Born: 18 March 1690 in Königsberg, Prussia (now Kaliningrad, Russia)
Died: 20 November 1764 in Moscow, Russia

 

Christian Goldbach's father was a Protestant Church minister in Königsberg. Goldbach was brought up in Königsberg and attended the university there. He seems to have studied some mathematics, but he mainly studied law and medicine. In 1710 he set off on a lengthy journey around Europe, meeting many of the leading scientists on his travels. In Leipzig in 1711 he met Leibniz and after Goldbach moved on the two carried on a correspondence. Five letters from Leibniz to Goldbach and six letters from Goldbach to Leibniz, all written in the years 1711 to 1713, are discussed in [13]. Both correspondents wrote in Latin.

In 1712 Nicolaus (I) Bernoulli was also on European travels and he was visiting England. Goldbach met him and also de Moivre in London, and he met Nicolaus (I) Bernoulli again in Oxford. Goldbach was fascinated by mathematics but he did not have much knowledge of the subject. When Bernoulli started to discuss infinite series with Goldbach as they talked in Oxford, Goldbach confessed that he knew nothing about the topic. Bernoulli gave him a loan of a book on the topic by his uncle Jacob Bernoulli but Goldbach found infinite series too difficult at that time, and gave up his attempts to understand Jacob Bernoulli's text.

Goldbach continued his lengthy tour and was in Venice in 1721. Here he met Nicolaus (II) Bernoulli who was also on a tour of European countries. It was at Nicolaus (II) Bernoulli's suggestion that Goldbach began a correspondence with his younger brother Daniel Bernoulli in 1723. The two continued this correspondence for seven years. By 1724 Goldbach was back in his home town of Königsberg and there he met two people who would change his life, namely Georg Bernhard Bilfinger and Jakob Hermann. Bilfinger was a German philosopher, mathematician, and statesman, who had been professor of moral philosophy and mathematics at Tübingen but had just been sacked over a charge of atheism. The charge arose through his association with the philosopher Christian Wolff, who had then helped arrange that Bilfinger should be involved in setting up the Imperial Academy of Sciences (later called the St Petersburg Academy of Sciences) which was to be organised (at Leibniz's suggestion) along the lines of the Berlin Academy of Sciences. He was on his way to St Petersburg when he met Goldbach, and Jakob Hermann was also on his way to take part of this new exciting venture.

When he was in Riga in July 1725, Goldbach wrote to L L Blumentrost, the President elect of the proposed new Academy, asking for a position there. After an initial rejection, Goldbach was offered the positions of professor of mathematics and historian at St Petersburg. One may wonder how Goldbach was offered such an important position.

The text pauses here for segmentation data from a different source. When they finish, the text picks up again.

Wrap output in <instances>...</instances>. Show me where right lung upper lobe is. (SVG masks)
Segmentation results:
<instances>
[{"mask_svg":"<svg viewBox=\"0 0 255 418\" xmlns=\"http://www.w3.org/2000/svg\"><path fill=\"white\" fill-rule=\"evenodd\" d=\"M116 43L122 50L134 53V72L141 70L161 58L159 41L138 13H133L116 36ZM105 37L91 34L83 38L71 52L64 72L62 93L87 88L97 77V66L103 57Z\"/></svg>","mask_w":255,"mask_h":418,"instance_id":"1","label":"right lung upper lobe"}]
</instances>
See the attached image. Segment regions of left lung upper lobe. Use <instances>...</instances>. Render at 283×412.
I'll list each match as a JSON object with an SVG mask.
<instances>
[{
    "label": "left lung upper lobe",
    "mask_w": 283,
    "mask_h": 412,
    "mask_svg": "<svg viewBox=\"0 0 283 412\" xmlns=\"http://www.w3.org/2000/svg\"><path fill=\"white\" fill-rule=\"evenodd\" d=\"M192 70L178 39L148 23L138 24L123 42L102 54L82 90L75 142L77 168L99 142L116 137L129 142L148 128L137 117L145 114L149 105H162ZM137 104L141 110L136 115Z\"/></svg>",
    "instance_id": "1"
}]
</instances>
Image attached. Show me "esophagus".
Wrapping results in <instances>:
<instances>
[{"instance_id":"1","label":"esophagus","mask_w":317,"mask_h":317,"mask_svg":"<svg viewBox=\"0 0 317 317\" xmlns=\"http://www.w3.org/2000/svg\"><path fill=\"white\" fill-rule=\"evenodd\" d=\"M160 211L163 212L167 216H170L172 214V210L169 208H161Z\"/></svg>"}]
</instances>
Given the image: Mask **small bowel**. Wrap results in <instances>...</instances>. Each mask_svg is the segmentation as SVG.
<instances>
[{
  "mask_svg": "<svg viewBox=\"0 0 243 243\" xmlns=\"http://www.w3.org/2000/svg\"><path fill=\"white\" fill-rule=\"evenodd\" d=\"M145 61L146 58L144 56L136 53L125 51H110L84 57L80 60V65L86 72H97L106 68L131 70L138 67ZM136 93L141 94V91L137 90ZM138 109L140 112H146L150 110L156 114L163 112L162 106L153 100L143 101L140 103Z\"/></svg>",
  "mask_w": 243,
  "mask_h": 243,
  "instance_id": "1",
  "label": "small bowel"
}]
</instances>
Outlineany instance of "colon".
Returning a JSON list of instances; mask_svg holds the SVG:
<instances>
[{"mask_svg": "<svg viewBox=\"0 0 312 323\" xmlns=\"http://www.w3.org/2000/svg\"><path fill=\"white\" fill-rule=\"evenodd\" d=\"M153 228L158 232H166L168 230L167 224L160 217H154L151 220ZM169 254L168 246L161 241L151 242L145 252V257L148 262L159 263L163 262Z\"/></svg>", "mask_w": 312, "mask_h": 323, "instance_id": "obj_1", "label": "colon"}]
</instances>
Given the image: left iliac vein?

In fact his record as a mathematician was by this time rather better than the picture we painted above. We mentioned that Goldbach gave up his attempts to understand infinite series in 1712. However in 1717 he read an article by Leibniz on computing the area of a circle and this led him to look again at the theory of infinite series. Goldbach published Specimen methodi ad summas serierum in Acta eruditorum in 1720. In 1724 he published another paper and earlier he had a couple of other works published. He was, therefore, an established mathematician although it has to be said that his papers do not add a great deal to mathematical knowledge.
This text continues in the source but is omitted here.